For services like RDS that do not support independent encryption, AWS Backup uses the resource specific KMS key to encrypt the recovery point in the first place. This happens when the backup is being taken, and the key is used by the Backup job role (the role we used when creating Resource Associations above) that performs the operation. The CMK associated with the resource should modify its key policy so that the Backup Job role is able to perform Decrypt (to decrypt the resource data) and Encrypt (to encrypt the recovery point) operations. Additionally, for the cross-account copy operation, the destination account has to be given access to the key as well, since it is the destination account’s Backup Service-Linked role that performs the copy operation.

The following shows the Key Policy statements for a CMK used to encrypt a DynamoDB table in the source account.

yyyyyyyyyyyy - source account number, xxxxxxxxxxxx - destination account number

{
  "Version": "2012-10-17",
  "Statement": [
    {
      "Sid": "Allow source account Backup to decrypt data to be encrypted with Vault key",
      "Effect": "Allow",
      "Principal": {
        "AWS": "arn:aws:iam::yyyyyyyyyyyy:role/dynamodb-backup-role"
      },
      "Action": [
        "kms:GenerateDataKey",
        "kms:DescribeKey",
        "kms:Decrypt",
        "kms:Encrypt",
        "kms:CreateGrant"
      ],
      "Resource": "<resource_arns>"
    },
    {
      "Sid": "Allow destination Backup to decrypt for Backup operations",
      "Effect": "Allow",
      "Principal": {
        "AWS": "arn:aws:iam::xxxxxxxxxxxx:role/aws-service-role/backup.amazonaws.com/AWSServiceRoleForBackup"
      },
      "Action": [
        "kms:GenerateDataKey",
        "kms:DescribeKey",
        "kms:Decrypt",
        "kms:CreateGrant"
      ],
      "Resource": "<resource_arns>"
    }
  ]
}

KMS Multi-region keys could also be useful here, however Key Policies have to be setup according to the above model.

Restore Testing

No backup strategy is complete without restore testing.

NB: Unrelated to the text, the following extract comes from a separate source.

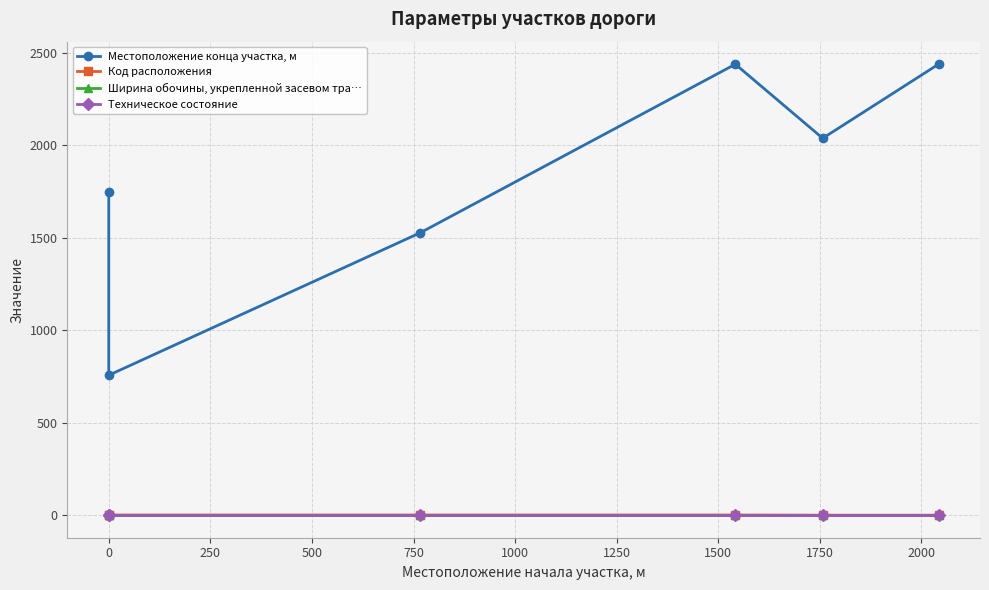

Count the number of data series in this chart.

4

Talk to any engineer worth their salt and they will tell you horror stories about how their meticulous on schedule backups failed miserably when they actually needed do a restore because the backup format was wrong, backup medium was bad, or the vendor pushed recovery data format issues to the future. These are so common that for ISO27001 itself checks for evidence for periodic restore testing. With traditional vendors and self hosted solutions, restore testing could be a limited recovery of a subset of files/objects with an email confirmation from the vendor, which in a real situation could sometimes fail fantastically. Adding to that is the manual work overhead and room for error in performing the tests.

In AWS Backup, restoring from a recovery point creates a new resource, to avoid overwriting existing data. This can be easily adapted into an automated restore testing plan which provides confidence in the backup strategy and auditable evidence of properly done restore testing at the same time.

Performing a restore action and testing the validity and integrity of the restored data can be automated as a periodic (or triggered on each backup job completion) Lambda function. Resulting CloudWatch logs can be retained for the period of time reviewers and auditors might be interested in. CloudWatch Alarms that go off when restore or validation jobs fail can be configured to trigger p2/p3 incidents with high severity (since failure of a backup can be critical for business goals).

Conclusion

As a centralised service for solution wide backup strategy implementation, AWS Backup provides various constructs to build an automated backup and restore plan with minimal human intervention needed in the process. Encryption of the backups is a first-class concept with least-privilege permissions being leveraged to make sure data is protected at all layers. Disaster Recovery can be extended on the backup strategy by using automated cross-account backups that can use different regions to align Business Continuity goals to the technical implementation. APIs provided by Backup allow for low-intervention restore testing to be added into the mix for a complete backup/restore strategy.